GUITARISTE MASQUÉE
…
Elle navigue entre mystère et virtuosité. Son visage est toujours dissimulé derrière un masque blanc évoquant la Chine ou le Japon, et toutes les légendes du soleil levant. Que cache ce faciès nivéen et figé ? De son ovale lunaire n’émergent que deux zones de contraste. L’une habille de vermillon des lèvres à jamais immobiles, maquillées telles des vraies. L’autre, plus sombre, figure un regard perdu car invisible. Deux traits fins, aussi acérés et inquiétants que des flèches, surlignent les deux amandes découpées à même le masque, à l’ombre desquelles se terrent les yeux de l’artiste. On ne les verra jamais, cette dernière prenant bien soin de toujours incliner son visage inerte vers le bas. Comme si cela ne suffisait pas, une frange asiate, savamment dégradée, ajoute un rideau défensif supplémentaire. On l’aura compris, la jeune guitariste veut bien être connue mais pas reconnue.
Nacoco, le pseudonyme artistique qu’elle a choisi, a la consonance et la saveur de la noix de coco, en français comme en japonais, ou en anglais. Jeune autrice compositrice de 26 ans (elle est née le 3 juin 1998), cette guitariste coréenne est une autodidacte qui a perfectionné son art sur internet. Ayant appris à jouer de la guitare électrique grâce à des vidéos sur YouTube, elle y a ensuite exposé des reprises de chansons d’animation japonaises. Le succès tardant à venir, elle faillit tout arrêter jusqu’à ce que l’une de ses reprises mette le feu aux poudres. Depuis deux ans, elle publie au rythme effréné d’une mise en ligne tous les 5 à 6 jours.

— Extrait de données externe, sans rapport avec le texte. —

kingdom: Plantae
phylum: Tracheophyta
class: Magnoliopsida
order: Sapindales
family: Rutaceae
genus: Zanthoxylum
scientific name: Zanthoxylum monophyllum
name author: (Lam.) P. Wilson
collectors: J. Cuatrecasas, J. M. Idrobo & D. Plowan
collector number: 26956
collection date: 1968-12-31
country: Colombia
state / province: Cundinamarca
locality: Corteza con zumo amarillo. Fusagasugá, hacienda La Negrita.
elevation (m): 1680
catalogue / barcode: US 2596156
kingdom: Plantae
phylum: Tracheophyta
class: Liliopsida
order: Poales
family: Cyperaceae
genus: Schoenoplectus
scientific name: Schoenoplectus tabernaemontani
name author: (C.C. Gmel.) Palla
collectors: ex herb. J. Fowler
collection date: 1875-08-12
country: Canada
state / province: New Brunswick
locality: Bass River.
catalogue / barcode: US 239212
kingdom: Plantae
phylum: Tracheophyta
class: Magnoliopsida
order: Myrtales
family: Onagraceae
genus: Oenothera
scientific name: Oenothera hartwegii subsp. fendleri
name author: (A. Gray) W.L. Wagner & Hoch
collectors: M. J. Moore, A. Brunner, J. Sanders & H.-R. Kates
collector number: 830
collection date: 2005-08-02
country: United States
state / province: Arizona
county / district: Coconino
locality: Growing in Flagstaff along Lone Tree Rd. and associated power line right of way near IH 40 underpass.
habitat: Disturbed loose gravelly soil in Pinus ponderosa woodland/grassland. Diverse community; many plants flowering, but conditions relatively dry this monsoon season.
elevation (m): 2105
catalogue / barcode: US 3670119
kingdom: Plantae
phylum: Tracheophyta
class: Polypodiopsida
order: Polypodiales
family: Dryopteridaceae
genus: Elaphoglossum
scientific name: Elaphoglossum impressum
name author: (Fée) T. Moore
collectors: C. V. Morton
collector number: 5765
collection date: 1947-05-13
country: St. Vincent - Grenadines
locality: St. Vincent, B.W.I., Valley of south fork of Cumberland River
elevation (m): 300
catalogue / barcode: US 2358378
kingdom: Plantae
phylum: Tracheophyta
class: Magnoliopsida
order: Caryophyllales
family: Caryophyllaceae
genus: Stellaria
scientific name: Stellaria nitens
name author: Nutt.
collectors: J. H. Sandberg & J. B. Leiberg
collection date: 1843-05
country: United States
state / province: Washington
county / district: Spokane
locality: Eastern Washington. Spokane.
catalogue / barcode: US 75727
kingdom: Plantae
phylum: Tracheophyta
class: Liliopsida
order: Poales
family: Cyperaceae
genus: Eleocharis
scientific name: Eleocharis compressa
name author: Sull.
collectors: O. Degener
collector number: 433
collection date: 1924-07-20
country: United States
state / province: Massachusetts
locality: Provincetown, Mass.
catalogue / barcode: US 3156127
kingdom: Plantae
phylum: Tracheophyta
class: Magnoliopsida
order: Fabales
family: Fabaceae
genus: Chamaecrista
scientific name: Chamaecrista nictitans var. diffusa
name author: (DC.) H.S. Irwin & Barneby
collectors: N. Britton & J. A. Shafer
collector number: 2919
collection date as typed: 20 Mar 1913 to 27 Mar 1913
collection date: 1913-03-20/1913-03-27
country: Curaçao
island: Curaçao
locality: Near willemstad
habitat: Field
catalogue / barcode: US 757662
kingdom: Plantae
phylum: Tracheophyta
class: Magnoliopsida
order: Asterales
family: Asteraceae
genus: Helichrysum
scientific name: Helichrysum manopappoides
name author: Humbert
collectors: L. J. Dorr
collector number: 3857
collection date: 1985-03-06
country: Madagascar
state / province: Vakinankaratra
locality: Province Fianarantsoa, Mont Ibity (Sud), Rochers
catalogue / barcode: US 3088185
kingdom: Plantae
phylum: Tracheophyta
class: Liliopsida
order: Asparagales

Elle s’est attaquée à différents styles musicaux, des Eagles à la K-Pop, en passant par Queen, Eric Clapton, Gary Moore ou les Red Hot Chili Peppers, mais son domaine de prédilection demeure le hard rock et le heavy metal. Les noms qui émaillent son répertoire en témoignent : Kiss, Metallica, Scorpions, Judas Priest, Iron Maiden, Motley Crue, Ozzy Osbourne, X Japan… Cela ne lui interdit pas pour autant les explorations hors piste.
Les deux performances livrées dans les vidéos présentes illustrent parfaitement cette diversité. L’adaptation rock du fameux canon en ré majeur pour trois violons de Johann Pachelbel, compositeur et organiste allemand du dix-septième siècle, côtoie la reprise du très actuel tube k-pop de Rosé et Bruno Mars : APT ! À chaque fois, Nacoco livre une interprétation prouvant sa dextérité et son attractivité. Ses doigts virevoltent sur les cordes avec une efficacité redoutable, dans les aigus comme dans les graves. Elle multiplie les stimuli. La jeune virtuose s’y entend pour nous entrainer à regarder comment écouter. Elle juxtapose aussi les paradoxes, notamment celui d’une femme sans visage, qui masque toujours sa frimousse mais dévoile souvent son corps. Certaines vidéos la mettent en scène vêtue de sous-vêtements sexy très minimalistes, voire de maquillages peints à même le corps. Exhibitionnisme fragmenté ? Culture du buzz et course au nombre de vues sur internet ? Peut-être… Ou alors, comme beaucoup d’artistes, un désir profond de se livrer au maximum, tout en se préservant un minimum.